CAT imposes no per-question time limit — only the 40-minute section timer. However, the expert two-minute rule recommends abandoning any question that does not yield a solution within two minutes. Furthermore, sticking to this discipline during practice builds the natural pacing instinct that prevents time collapse on exam day.

Q10. Can a non-engineering student score well in CAT QA?

Absolutely — CAT QA tests Class 10 to 12 mathematics, not engineering-level concepts. Many top QA scorers come from arts and commerce backgrounds. Furthermore, non-engineering students who build QA concepts systematically from scratch often outperform engineers who skip foundational practice due to assumed familiarity with the material.

Q11. How long should I prepare for CAT QA?

Most candidates targeting the 85th percentile or above should invest five to six months of consistent preparation. The four-phase system — Arithmetic and Algebra first, then Geometry and Number Systems, then mixed timed practice, then mock integration — delivers the most structured improvement over this timeline. Furthermore, candidates who start QA preparation in the final two months almost always plateau before reaching their target percentile.

Q12. Should I use shortcuts and tricks for QA preparation?

Shortcuts are valuable only after building a solid conceptual foundation first. Applying a shortcut without understanding its basis leads to errors on novel question variants that look familiar but require one extra reasoning step. Furthermore, the most effective QA preparation approach builds conceptual clarity first and then learns shortcuts as speed tools — never as replacements for understanding.

Q13. What is the best QA resource for CAT preparation?

Official CAT papers from 2017 to 2024 provide the most authentic QA practice available anywhere. CATMock publishes daily QA practice sets — covering all five topic areas at calibrated difficulty — for consistent daily preparation. Furthermore, solving every question from the official past papers at least twice, with full working shown, delivers deeper skill building than any third-party material alone.

Q14. What is the hardest QA topic in CAT?

Number Systems and Geometry consistently rank as the two hardest QA topic areas across student feedback and difficulty analysis. Number System questions often require creative application of divisibility concepts, and Geometry questions demand multi-step spatial reasoning. However, both areas follow predictable patterns that extensive practice with past CAT papers can systematically decode over two to three months.

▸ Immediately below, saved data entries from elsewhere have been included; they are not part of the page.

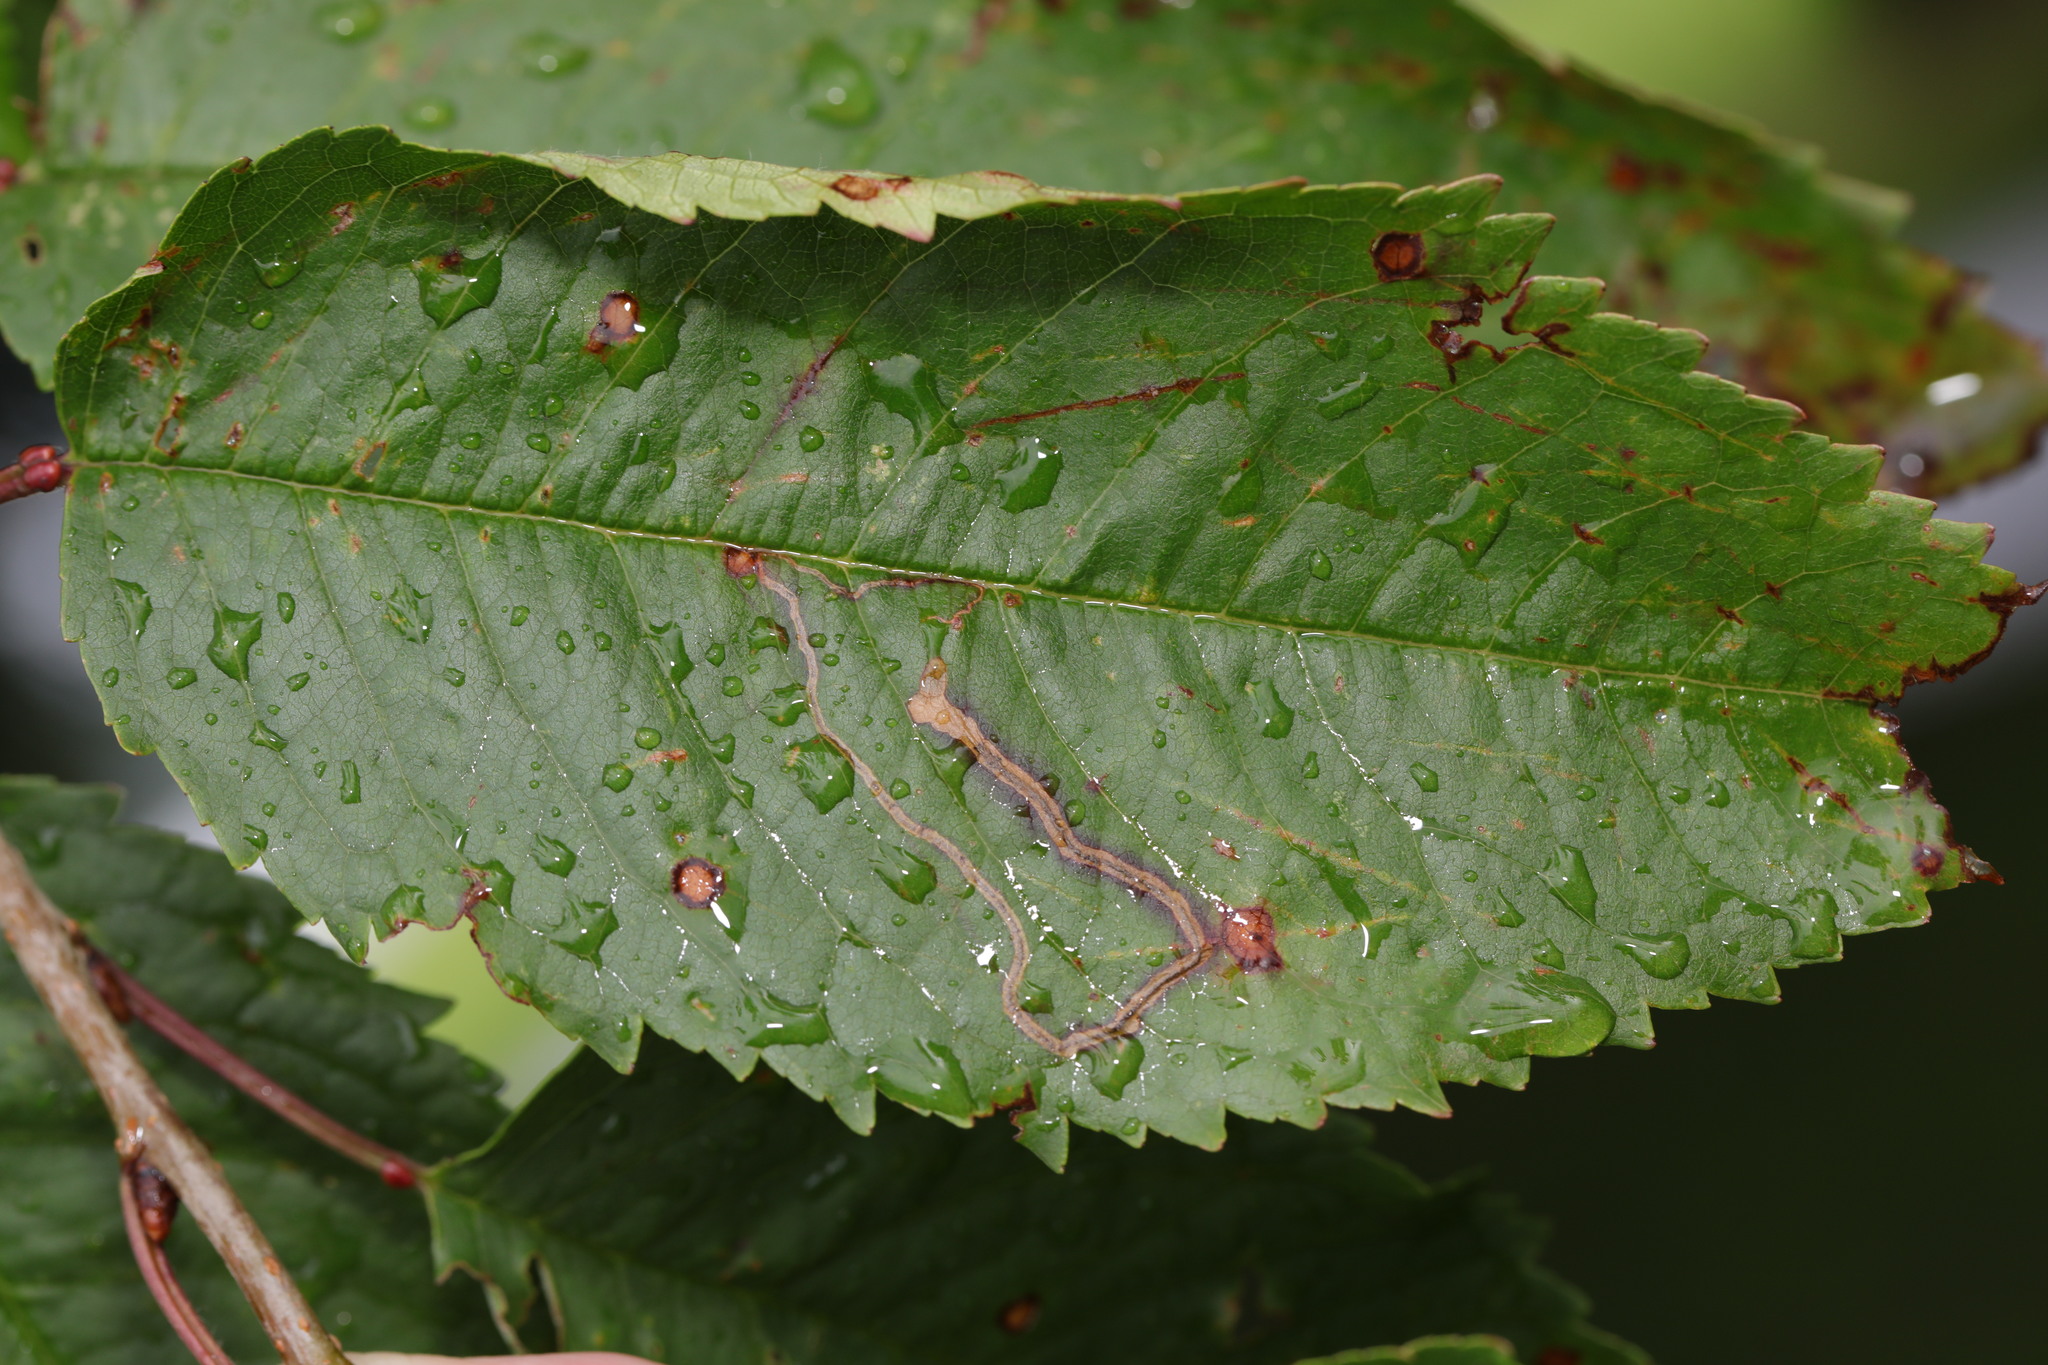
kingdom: Animalia
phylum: Arthropoda
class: Insecta
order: Lepidoptera
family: Lyonetiidae
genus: Lyonetia
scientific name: Lyonetia clerkella
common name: Apple leaf miner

Q15. How does CAT QA compare to QA sections in XAT or NMAT?

CAT QA is generally considered harder than NMAT’s Quantitative Skills and comparable to XAT’s QADI section. NMAT focuses more on calculation-speed with moderate difficulty, whereas CAT QA demands conceptual depth and creative problem-solving. Furthermore, CAT’s TITA format — requiring typed exact answers — adds a layer of difficulty absent from NMAT and SNAP, making CAT-specific practice the most rigorous and comprehensive preparation for any management entrance quantitative section.